Question

When you have a trig function like tan^3[x(y^2)+y] and you need to take the derivative, do you still bring down the exponent on the tan function (3tan^2) before you continue?

Answer 1

Yes.

It's actually easier to see if you use a form like this:

\[[\tan(xy ^{2}+y)]^{3}\]

Answer 2

Afterward would you leave it as \[3[\tan(xy^2+y)]^2\] and keep going?

Answer 3

Yep - chain rule, implicit differentiation, and you're there.

Answer 4

Now when doing the implicit differentiation, do you write: \[d/dx[3\tan(xy^2+y)^2]=dx/dx (x)\] or \[dy/dx[3\tan(xy^2+y)^2]=dx/dx(x)\]

Answer 5

\[3[\tan(xy ^{2}+y]^{2}\frac{ dy }{ dx }\tan(xy ^{2}+y)\]

Answer 6

That should be d/dx not dy/dx

Answer 7

Ok cool, it kept throwing me off.

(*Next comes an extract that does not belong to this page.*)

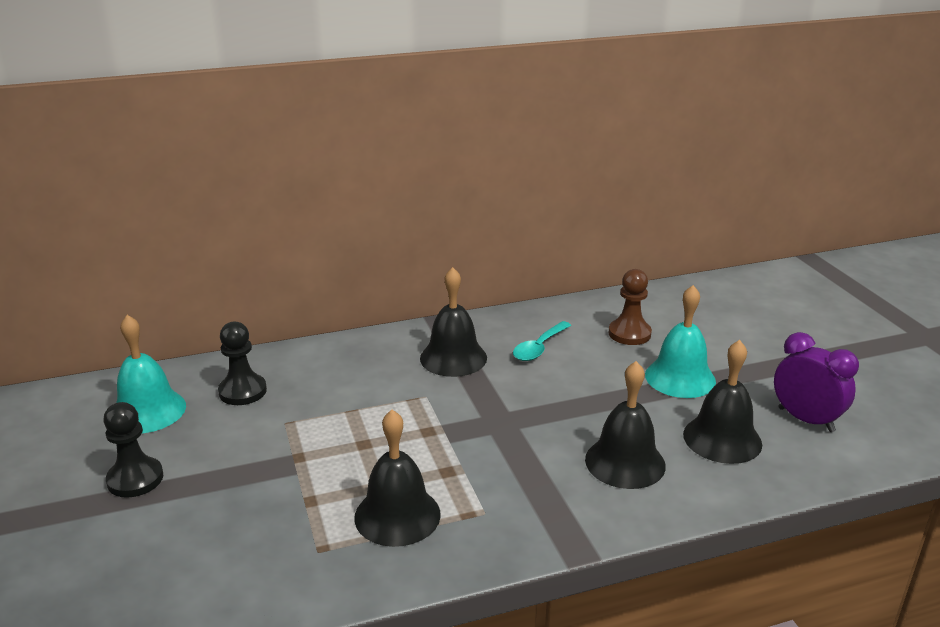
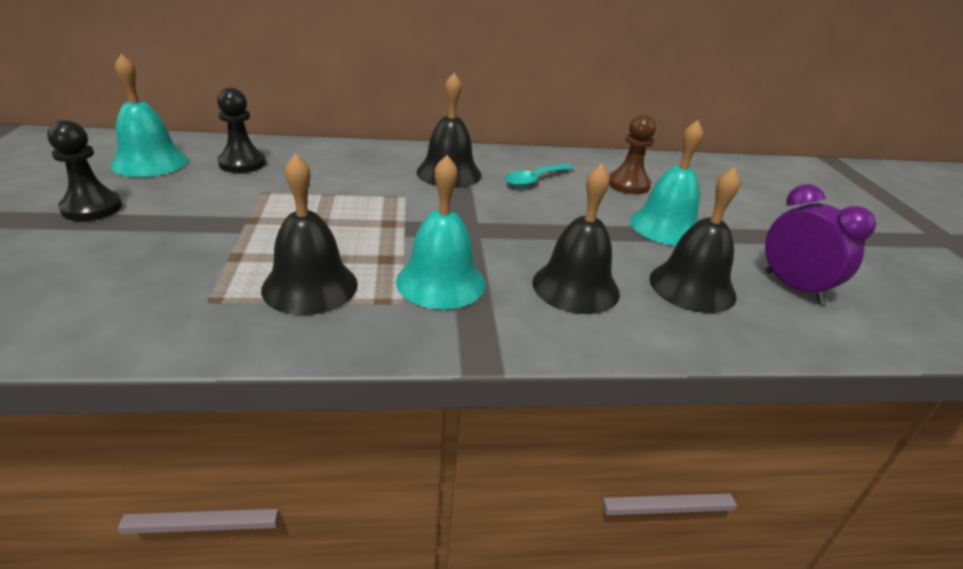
camera: 10 degrees right, 5 degrees up
(508, 484) = (441, 282): none -> turquoise bell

Thanks!

Answer 8

Ok Im working through it and as Im differentiating, when I factor out the dy/dx, that d/dx gets pulled out also?

Answer 9

No, that just indicates you must take the derivative of the statement after. The next step would be\[\sec ^{2}(xy ^{2}+y)\]
times the derivative of
\[(xy ^{2} +y)\]